Exercise 7. Compare zero-order Tikhonov (\(L = I\)) with first-order Tikhonov (\(L = D_1\), the first-difference operator) for calibrating a piecewise-constant local volatility surface on a grid of 10 maturities. What structural property does each penalty enforce? Which is more appropriate for this problem and why?

Solution to Exercise 7

Consider a piecewise-constant local volatility \(\sigma_{\text{loc}}(T)\) on maturities \(T_1 < \cdots < T_{10}\), parameterized by \(\theta = (\sigma_1, \ldots, \sigma_{10})^\top\).

Zero-order Tikhonov (\(L = I\)): The penalty is

\[ \mathcal{R}_0(\theta) = \|\theta - \theta_0\|^2 = \sum_{i=1}^{10} (\sigma_i - \sigma_{i,0})^2 \]

This penalizes the magnitude of the deviation from a reference \(\theta_0\). It enforces that each parameter individually stays close to its prior value. The structural property is parameter shrinkage toward the prior — it constrains the overall level but says nothing about the relationship between neighboring parameters.

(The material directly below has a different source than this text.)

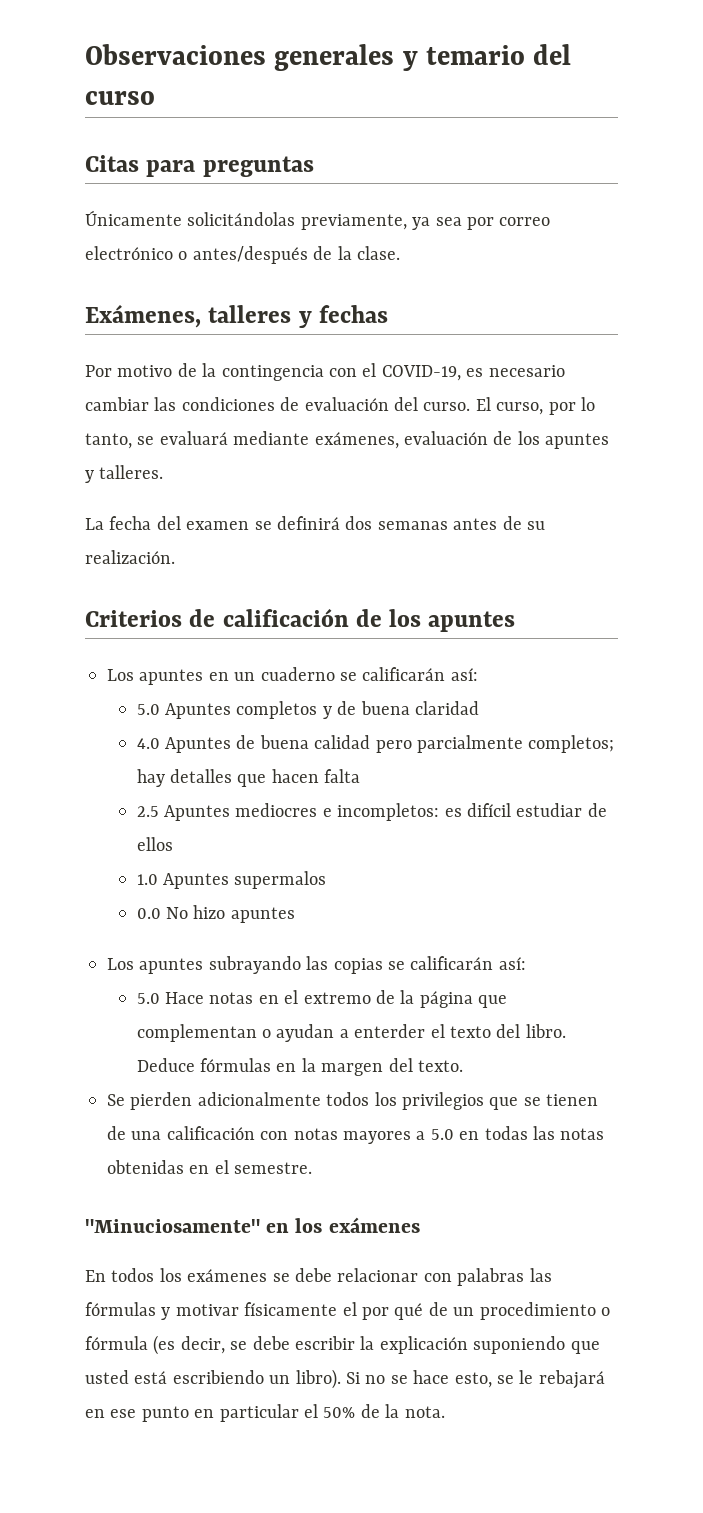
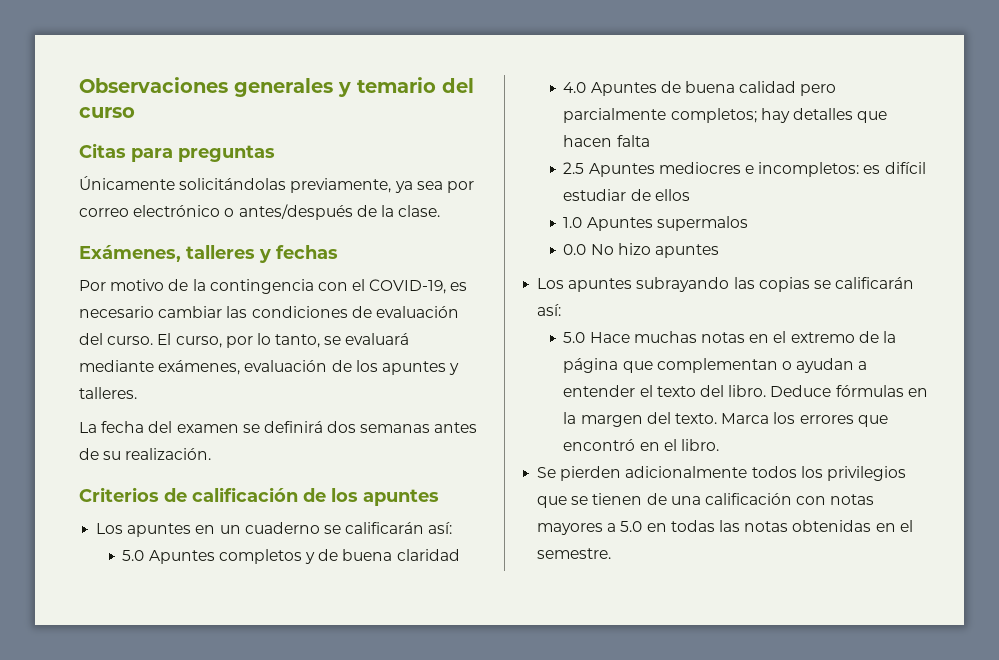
(205, 998) none -> [633,331,697,343] muchas
[354,1024,426,1038] enterder -> [563,385,636,397] entender
(464, 1066) none -> [721,412,888,427] [563,439,720,451] Marca los errores que encontró en el libro.
[85,1217,420,1233] [85,1268,552,1286] [85,1302,610,1320] [85,1335,600,1355] [85,1369,605,1389] [85,1404,445,1422] // "Minuciosamente" en los exámenes // En todos los exámenes se debe relacionar con palabras las fórmulas y motivar físicamente el por qué de un procedimiento o fórmula (es decir, se debe escribir la explicación suponiendo que usted está escribiendo un libro). Si no se hace esto, se le rebajará en ese punto en particular el 50% de la nota. -> (612, 553) none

First-order Tikhonov (\(L = D_1\)): The penalty is

\[ \mathcal{R}_1(\theta) = \|D_1\theta\|^2 = \sum_{i=1}^{9} (\sigma_{i+1} - \sigma_i)^2 \]

This penalizes differences between consecutive parameters. The structural property is smoothness (small variation across maturities). The null space of \(D_1\) consists of constant vectors, so only deviations from flatness are penalized.

Which is more appropriate?

First-order Tikhonov (\(L = D_1\)) is more appropriate for this problem, for several reasons:

  1. Economic rationale. Local volatility should vary smoothly across maturities. There is no reason to expect the volatility term structure to be anchored to any particular absolute level (as zero-order would enforce), but we do expect neighboring maturities to have similar local volatilities.

  2. Prior-free smoothness. With \(D_1\), no reference parameter \(\theta_0\) is needed. This avoids the problem of choosing a prior that may not be appropriate for current market conditions. The penalty is purely relational — it constrains the shape, not the level.

  3. Avoiding artificial bias. Zero-order Tikhonov biases all parameters toward \(\theta_0\). If market conditions have shifted (e.g., a persistent increase in the volatility term structure), this bias suppresses the genuine signal. First-order Tikhonov allows the overall level to adapt freely while penalizing only roughness.

  4. Consistency with the problem structure. Since the local volatility is piecewise constant, the first-difference penalty directly regularizes the jumps at maturity boundaries, which is precisely the source of instability in the calibration.

In practice, one might combine both: \(\mathcal{R}(\theta) = \alpha\|D_1\theta\|^2 + \beta\|\theta - \theta_0\|^2\), using a strong \(D_1\) penalty and a mild zero-order penalty to provide weak anchoring.